Vorliegend hat die Klageseite schon nicht dargelegt, für welchen Zeitraum ein Unfallausgleich begehrt wird. Sollte die Feststellung eines zeitlich unbegrenzten MdE-Grades beantragt worden sein, stehen diesem Ansinnen schon die Ausführungen des Klägers im Verhandlungstermin entgegen. Insoweit erklärte er, dass seine psychiatrische Behandlung im September 2018 abgeschlossen worden sei. Auch sei er wieder diensttätig. Während er zunächst am Oberlandesgericht … in einer psychosozialen Beratungsstelle für Mitarbeiter Dienst geleistet habe, sei er nunmehr an das Landgericht … abgeordnet, wo er in der Bewährungshilfe tätig sei. Da im Rahmen der Beurteilung der MdE nicht auf die bisherige Tätigkeit des Klägers als Justizvollzugsbeamter abgestellt wird, kommt die Gewährung eines Unfallausgleichs seit seiner wiederaufgenommenen Diensttätigkeit bereits grundsätzlich nicht in Betracht.
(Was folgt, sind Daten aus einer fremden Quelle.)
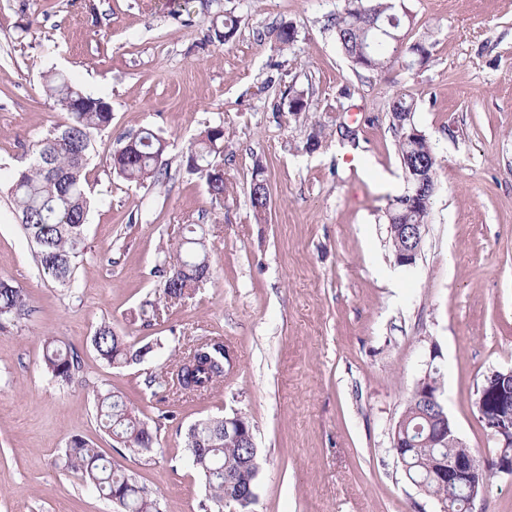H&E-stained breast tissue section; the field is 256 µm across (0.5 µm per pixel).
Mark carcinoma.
<instances>
[{
    "mask_svg": "<svg viewBox=\"0 0 512 512\" xmlns=\"http://www.w3.org/2000/svg\"><path fill=\"white\" fill-rule=\"evenodd\" d=\"M408 13H399L395 0H347L343 8L326 19V28L336 34V41L354 70L384 72L394 67L398 48L426 62L431 57L430 46L419 41L405 45L404 28ZM46 90L56 105L67 114L60 127L36 145L31 165L10 176L9 196L22 228L30 240L41 271L63 288L76 287V271L83 262L87 246L84 226L91 205V190L86 179V167L94 150L97 135L112 121V113L99 108L71 110V101L84 96L109 106L104 98L88 93L61 73L45 76ZM416 112V102L406 95L396 96L389 105V119L397 139V152L403 175L424 167L437 171L438 161L432 144L419 151L409 137V122L404 114ZM133 143L120 166L113 172L129 182H157L163 170V155L167 142L149 129L121 138L119 147ZM224 156V126L206 127L187 148V168L205 179L214 200L224 198L226 179L216 175L224 171L218 159ZM250 209L256 222L265 221L271 205L264 169L256 166L249 184ZM432 197H427L416 211L387 210L389 224L427 223ZM159 278L163 297L181 300L211 278L210 248L203 228L188 224L175 249V259H164L154 269ZM31 314L27 295L5 279H0V331L18 326ZM174 348L181 351L172 376L151 375L148 387L165 388L174 385L184 394H203L212 390L224 378L228 355L224 343L213 338H201L184 346L182 337L171 338ZM91 345L102 361L110 366L140 361L153 352L145 344L134 348L112 324L102 322L91 336ZM43 368L56 383L74 382L80 371L78 357L62 351L52 337L44 339ZM97 420L105 432L131 453L151 459L157 451L158 433L163 421L172 417L158 410L153 417L142 418L128 407L120 393L104 383L94 390ZM402 427L416 445L404 452L408 479L421 483L423 493L440 496L452 512H469L461 492L453 485L437 486L430 480L441 455L480 453L463 444L433 443L431 433L438 427L439 413L412 393L402 414ZM185 448L189 464L203 478L205 499L200 512H251L257 499L256 486L260 472L258 449L245 439L224 428V418L215 417L198 422L186 433ZM63 467L92 485L99 494L112 501L120 512H160L158 499L138 480L104 457L88 440L75 436L64 451Z\"/></svg>",
    "mask_w": 512,
    "mask_h": 512,
    "instance_id": "1",
    "label": "carcinoma"
}]
</instances>
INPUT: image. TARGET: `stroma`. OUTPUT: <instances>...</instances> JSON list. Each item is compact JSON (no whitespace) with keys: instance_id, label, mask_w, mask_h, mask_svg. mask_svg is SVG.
<instances>
[{"instance_id":"1","label":"stroma","mask_w":512,"mask_h":512,"mask_svg":"<svg viewBox=\"0 0 512 512\" xmlns=\"http://www.w3.org/2000/svg\"><path fill=\"white\" fill-rule=\"evenodd\" d=\"M407 42L431 57L412 68L354 71L325 19L342 0H0V173L29 166L65 113L44 77L61 72L112 106L86 173L94 202L78 290L38 268L0 185V278L32 314L0 332V512H114L58 458L93 441L137 473L161 512H199L200 475L185 460L196 422L233 413L253 426L262 466L253 512H439L406 477L391 431L431 350L441 399L461 438L492 454L473 406L484 375L512 367V0H402ZM236 17L229 42L214 40ZM292 23L284 47L270 31ZM327 120L319 150L309 126L273 112L288 85ZM400 94L440 161L415 266L393 256L385 211L405 187L389 123ZM355 122L359 146L331 121ZM224 126L228 190L212 200L186 169L188 145ZM149 128L169 144L153 185L112 170L119 137ZM271 194L264 223L248 201L255 167ZM207 232L212 277L166 303L156 264L185 225ZM159 315L144 323V302ZM112 322L129 343L161 342L143 360L103 363L90 337ZM78 353L72 384L50 382L43 339ZM174 336L221 338L232 363L213 393L150 388ZM107 383L145 415L173 411L146 463L98 427L93 388Z\"/></svg>"}]
</instances>
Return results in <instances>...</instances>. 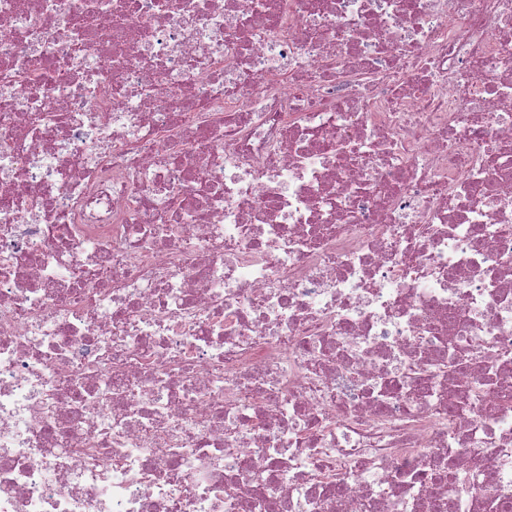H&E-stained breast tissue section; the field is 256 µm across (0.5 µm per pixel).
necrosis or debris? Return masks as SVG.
Returning a JSON list of instances; mask_svg holds the SVG:
<instances>
[{
  "instance_id": "1",
  "label": "necrosis or debris",
  "mask_w": 512,
  "mask_h": 512,
  "mask_svg": "<svg viewBox=\"0 0 512 512\" xmlns=\"http://www.w3.org/2000/svg\"><path fill=\"white\" fill-rule=\"evenodd\" d=\"M511 506L512 0H0V512Z\"/></svg>"
}]
</instances>
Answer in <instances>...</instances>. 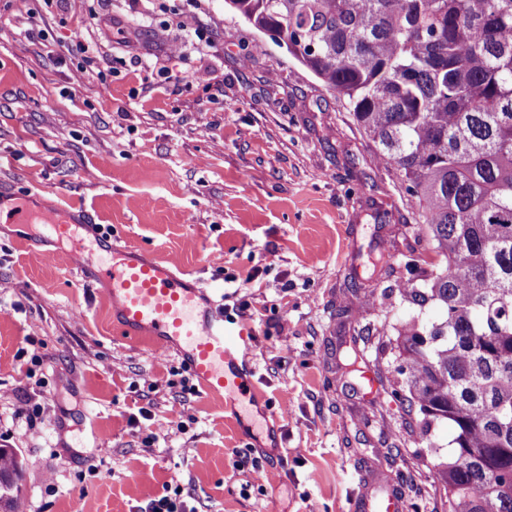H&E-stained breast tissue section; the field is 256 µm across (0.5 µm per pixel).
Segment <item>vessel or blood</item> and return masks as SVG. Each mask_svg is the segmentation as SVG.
<instances>
[{
    "label": "vessel or blood",
    "mask_w": 512,
    "mask_h": 512,
    "mask_svg": "<svg viewBox=\"0 0 512 512\" xmlns=\"http://www.w3.org/2000/svg\"><path fill=\"white\" fill-rule=\"evenodd\" d=\"M39 217L57 236L71 239L78 270L102 285L121 333L175 349L201 390L223 399L226 410L236 414L244 403H256L241 346L251 334L247 325L229 326L224 311L213 308L195 283L176 276L170 262L143 258L128 247L89 245L77 236L82 218L65 223L53 211Z\"/></svg>",
    "instance_id": "vessel-or-blood-1"
}]
</instances>
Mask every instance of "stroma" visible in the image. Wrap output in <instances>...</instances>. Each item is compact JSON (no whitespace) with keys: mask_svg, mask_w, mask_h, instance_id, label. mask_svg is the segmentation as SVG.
Listing matches in <instances>:
<instances>
[{"mask_svg":"<svg viewBox=\"0 0 512 512\" xmlns=\"http://www.w3.org/2000/svg\"><path fill=\"white\" fill-rule=\"evenodd\" d=\"M91 11L112 25L87 52L72 28ZM177 46L161 81L150 64ZM24 196L87 212L217 305L248 302L268 425L250 434L183 391L175 353L116 331L69 242L0 223V447L24 458L20 512H145L175 475L189 512H364L391 492L444 512L379 344L414 314L413 275L384 262L422 250L421 227L350 112L224 0H0V197ZM243 453L268 460L264 487Z\"/></svg>","mask_w":512,"mask_h":512,"instance_id":"1","label":"stroma"}]
</instances>
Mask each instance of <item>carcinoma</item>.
Wrapping results in <instances>:
<instances>
[{
    "label": "carcinoma",
    "instance_id": "1",
    "mask_svg": "<svg viewBox=\"0 0 512 512\" xmlns=\"http://www.w3.org/2000/svg\"><path fill=\"white\" fill-rule=\"evenodd\" d=\"M349 109L400 173L429 253L388 338L390 395L421 416L448 512H512V0H224ZM23 461L0 448V509Z\"/></svg>",
    "mask_w": 512,
    "mask_h": 512
}]
</instances>
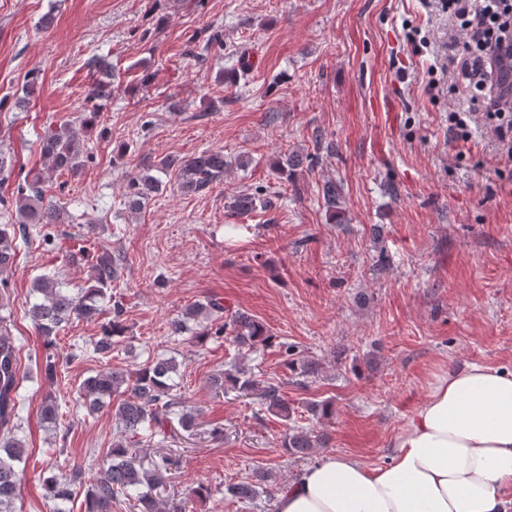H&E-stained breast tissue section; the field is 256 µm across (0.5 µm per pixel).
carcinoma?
Masks as SVG:
<instances>
[{
  "label": "carcinoma",
  "mask_w": 512,
  "mask_h": 512,
  "mask_svg": "<svg viewBox=\"0 0 512 512\" xmlns=\"http://www.w3.org/2000/svg\"><path fill=\"white\" fill-rule=\"evenodd\" d=\"M110 84L98 81L86 95L88 117L81 127L66 120L48 127L40 136L41 153L48 167L53 171L75 172L84 161L92 156L83 152L81 135L96 125L100 112L105 107L103 101L111 96ZM228 162L224 153L205 152L189 159L166 157L161 160L159 170L165 172L171 168L178 170V178L183 188L202 192L224 177ZM160 180L152 175H137L128 182L126 200L128 209L136 212L150 193L158 190ZM18 216L14 224H0V273L12 268L14 257L20 245L27 244V227L41 225L43 241L47 245L54 242L50 231L53 224L62 223L63 213L52 200L46 197L44 179L39 173L29 172L15 182L11 193ZM323 199L327 213L337 223L342 222V208L339 206V189L334 182H328L323 188ZM270 201L261 191L238 195L230 203V211L242 214L258 208L265 209ZM90 267L89 285L76 296L66 291V283L58 272H43L34 279L32 288L35 301L30 303L28 314L33 325L45 337L55 335L62 325L73 318L90 320L103 312L100 302L112 290V283L119 278V270L124 261L118 250L100 249ZM224 311V304L218 299L207 303L188 306L183 321L196 320L198 317L214 316ZM111 322L102 331V336L93 341V351L102 358L112 354L113 338L122 335V316L124 306L115 300ZM230 333L234 341L250 348L266 345L272 337L264 327L250 316L237 314L227 323L215 328L208 326L196 333L195 338L203 342L209 338H222ZM286 357L285 366L292 374L313 376L319 371V365L313 361L295 358L294 346L282 342ZM179 363L174 358L148 362L134 373L118 368L99 371L79 385V395L84 405L95 410L109 405L112 399L121 397L114 415L122 429L121 440L112 444L108 455L111 462L103 466L90 482L81 481L82 470L74 471L73 479L60 480L53 472L44 477L46 497L53 503L51 512H65L60 503L83 497L84 512H112V505L125 501L131 502V512H164L162 503L153 495L151 485L156 476L167 471L173 464L169 454H157L150 460L151 468L144 469L132 463V455L142 438H154L157 431L163 429L169 419L176 387L174 376L178 374ZM23 377L20 376L17 348L11 337L0 334V512H16L15 500L19 490L17 464L24 455V443L17 437L19 411L22 400ZM261 404L266 410L283 420L292 418L295 409L279 394L278 386L266 385L260 393ZM60 406L56 398L47 395L43 400V421L57 428ZM307 411L317 420L333 415V403L329 400L310 401ZM328 442V436L322 431L302 427L289 428L284 448L291 455L306 457L314 448ZM270 475L259 472L255 479L242 481L227 487V493L233 498L253 500L262 495L271 499L275 491L268 488Z\"/></svg>",
  "instance_id": "cac0c4a2"
}]
</instances>
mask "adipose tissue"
<instances>
[{
	"label": "adipose tissue",
	"mask_w": 512,
	"mask_h": 512,
	"mask_svg": "<svg viewBox=\"0 0 512 512\" xmlns=\"http://www.w3.org/2000/svg\"><path fill=\"white\" fill-rule=\"evenodd\" d=\"M389 463L324 456L280 492L278 512H506L512 495V372L433 374Z\"/></svg>",
	"instance_id": "ef3b65f1"
}]
</instances>
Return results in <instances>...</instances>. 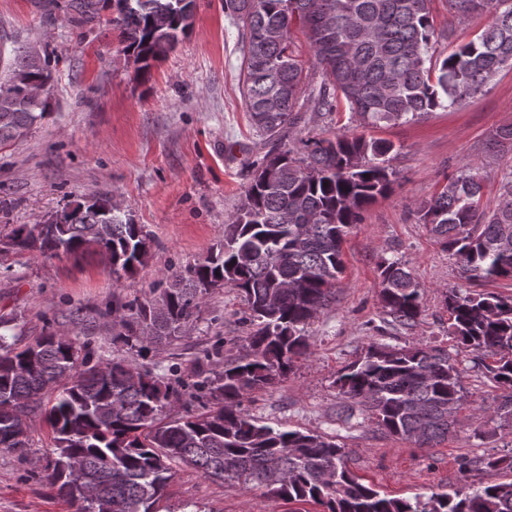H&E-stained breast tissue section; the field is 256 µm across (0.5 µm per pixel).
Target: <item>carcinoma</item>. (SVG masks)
Masks as SVG:
<instances>
[{
  "instance_id": "1",
  "label": "carcinoma",
  "mask_w": 512,
  "mask_h": 512,
  "mask_svg": "<svg viewBox=\"0 0 512 512\" xmlns=\"http://www.w3.org/2000/svg\"><path fill=\"white\" fill-rule=\"evenodd\" d=\"M112 0L126 52L147 71L192 27L195 0ZM432 0H224V13L242 32L241 95L252 127L268 140L291 128L300 112L331 115L343 105L365 127L415 121L437 109H454L482 93L494 75L512 65V0H446L448 11L492 21L474 40L443 59L435 57L439 35ZM305 34L319 87L305 83L291 32ZM34 69L19 47L4 66L22 83L52 74ZM48 103L16 97L0 100V146L45 118ZM393 143L363 135L301 139L252 162V178L224 225L217 254L165 275L154 302L112 299L93 314L70 312L75 328L118 313L123 325L112 341L137 349L179 337L184 322L198 318L204 281L239 290L250 311L249 353L224 357V370L174 383L128 360L91 363L76 339L44 332L23 346L0 333V449L30 447V417L38 412L53 434L45 457L49 488L76 512H160L173 477L171 463L191 467L231 485L261 486L275 500L314 503L323 512H512V481L454 494L412 500L389 497L361 482L345 452L312 431L274 428L243 408L245 396L287 376L311 348L306 328L335 298L344 270L349 229L377 199L393 192L398 173L390 165ZM484 175L464 165L416 205L442 250L487 281L512 280V172L501 179L496 208H481ZM108 197L85 202L65 223L44 224L38 237L11 228L14 249L46 257L79 258L109 251L120 260L119 280L145 266L153 235L117 214L105 224ZM289 222L280 223L282 215ZM385 313L399 326L421 321L420 285L398 259L377 265ZM448 335L481 357L496 356L487 376L509 390L498 402L499 418L512 420V294L466 293L445 298ZM206 391L215 407L174 412L182 388ZM340 412L366 407L377 427L425 444L448 437V404L466 395L461 373L440 345L372 343L336 378ZM486 470L512 472V454L479 459Z\"/></svg>"
}]
</instances>
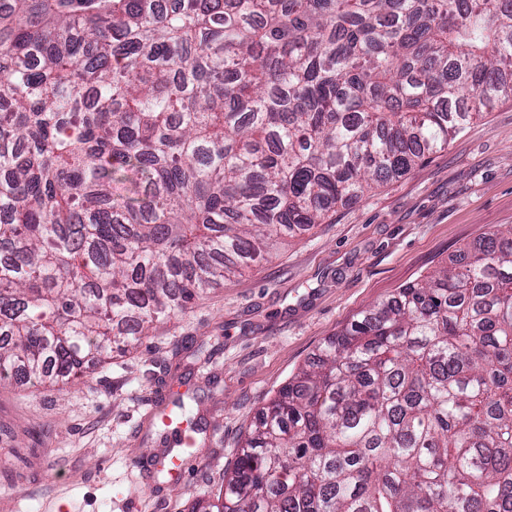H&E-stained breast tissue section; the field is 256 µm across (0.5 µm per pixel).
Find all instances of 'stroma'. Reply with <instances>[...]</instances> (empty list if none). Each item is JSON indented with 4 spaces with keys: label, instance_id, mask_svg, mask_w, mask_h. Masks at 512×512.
<instances>
[{
    "label": "stroma",
    "instance_id": "1",
    "mask_svg": "<svg viewBox=\"0 0 512 512\" xmlns=\"http://www.w3.org/2000/svg\"><path fill=\"white\" fill-rule=\"evenodd\" d=\"M512 225V99L405 176L337 206L276 259L156 322L124 354L88 355L79 383L0 384V512H191L217 495L257 411L370 304ZM207 426L183 483L141 490L161 450L152 396Z\"/></svg>",
    "mask_w": 512,
    "mask_h": 512
}]
</instances>
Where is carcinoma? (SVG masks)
<instances>
[{
    "label": "carcinoma",
    "mask_w": 512,
    "mask_h": 512,
    "mask_svg": "<svg viewBox=\"0 0 512 512\" xmlns=\"http://www.w3.org/2000/svg\"><path fill=\"white\" fill-rule=\"evenodd\" d=\"M512 97V0H9L0 380L69 375ZM194 512H512V228L326 340Z\"/></svg>",
    "instance_id": "cac0c4a2"
}]
</instances>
Auch im Übrigen scheitert ein Anspruch des Klägers auf Unfallausgleich. Den widerspruchsfreien und überzeugenden Ausführungen des Gutachters (vgl. Gutachten vom 18.09.2017 (S. 20)) ist zu entnehmen, dass aufgrund der Unfallfolgen eine Einschränkung der Stressresistenz, der Frustrationstoleranz und auch der Anpassungs- und Umstellungsfähigkeit beim Kläger bestehe. Daher sei eine unfallbedingte MdE von 20 v.H. bis 14.09.2017 gerechtfertigt. Da sich anschließend eine Verschiebung der Wesensgrundlage eingestellt habe, sei ab 15.09.2017 eine unfallbedingte MdE von unter 10 v.H. befund- und leidensadäquat. Im Vordergrund sei ab dem vorgenannten Zeitpunkt die unfallunabhängige schwere depressive Episode gestanden. Auch im Rahmen der mündlichen Verhandlung erläuterte der Gutachter nochmals, dass beim Kläger durch das Unfallereignis kein dauerhafter psychischer Schaden herbeigeführt worden sei. Es habe sich „lediglich“ in zeitlich begrenztem Umfang eine Einbuße an Stressresistenz, Frustrationstoleranz und Anpassungsfähigkeit ergeben. Nach den vorstehenden Ausführungen unter 2.b) erweisen sich die gutachterlichen Ausführungen hierzu als stimmig und in sich schlüssig. Methodische Fehler sowie Zweifel an der Sachkunde oder Unbefangenheit des Sachverständigen bestehen nach dem oben Gesagten nicht. Da unfallunabhängige Folgen bei der Minderung der Erwerbsfähigkeit gemäß Art. 52 Abs. 2 Satz 2 BayBeamtVG außer Betracht zu bleiben haben und Ausgleich nur im Falle einer MdE von mindestens 25 v.H. (vgl. Art. 52 Abs. 1 Satz 1 BayBeamtVG) gewährt wird, kommt ein Anspruch des Klägers auf Unfallausgleich nicht in Betracht.
Die Klage war nach alledem vollumfänglich abzuweisen.
II.
Als unterlegener Beteiligter hat der Kläger gemäß § 154 Abs. 1 VwGO die Kosten des Verfahrens zu tragen.
III.
Die Entscheidung über die vorläufige Vollstreckbarkeit ergibt sich aus § 167 VwGO i.V.m. §§ 708 f. der Zivilprozessordnung (ZPO). Wegen der allenfalls geringen Höhe der durch den Beklagten vorläufig vollstreckbaren Kosten ist die Einräumung von Vollstreckungsschutz nicht angezeigt.